Work item:
Repeat the entries exactly but omit the pictures.

=== Input for this task ===

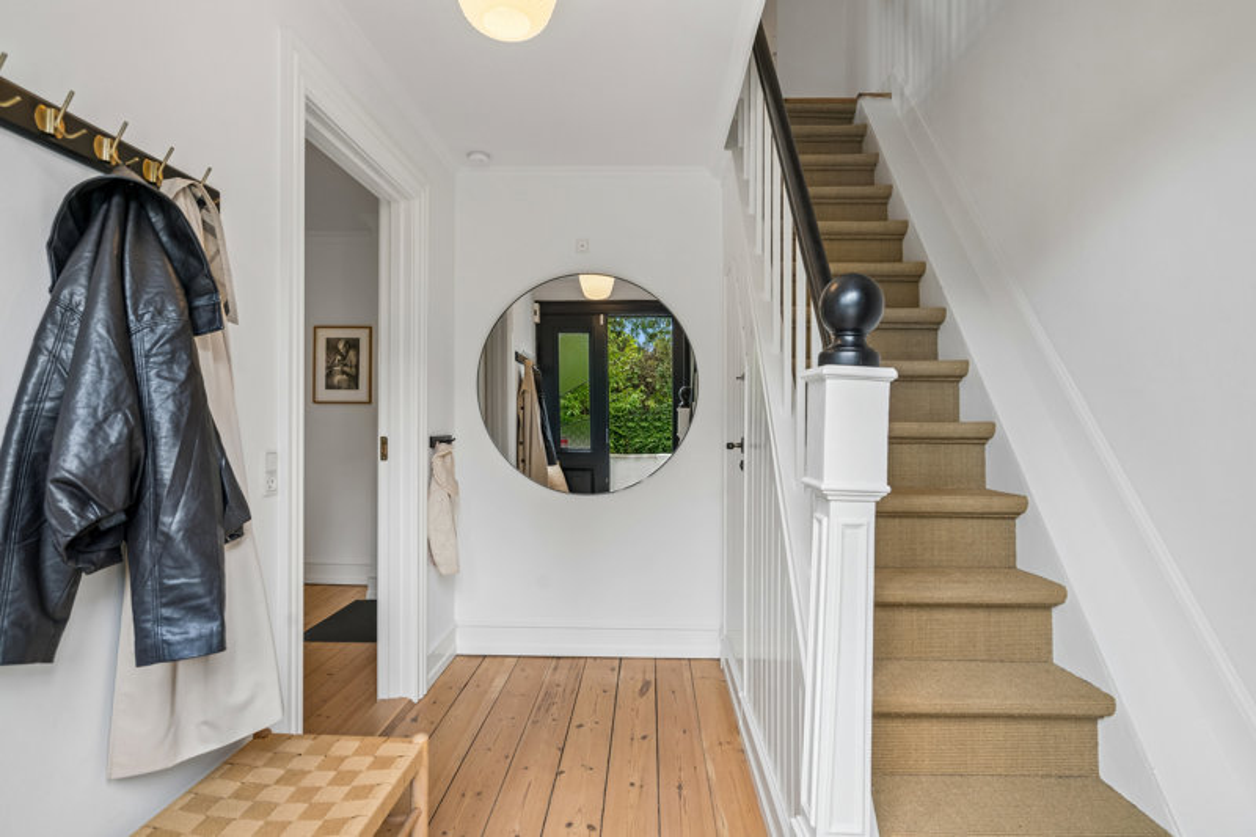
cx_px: 628
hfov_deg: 93.3
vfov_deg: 70.4
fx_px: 593
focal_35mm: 17
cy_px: 418
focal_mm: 17
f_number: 7.1
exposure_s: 1/60
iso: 800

===

Result of this exercise:
cx_px: 628
hfov_deg: 93.3
vfov_deg: 70.4
fx_px: 593
focal_35mm: 17
cy_px: 418
focal_mm: 17
f_number: 7.1
exposure_s: 1/60
iso: 800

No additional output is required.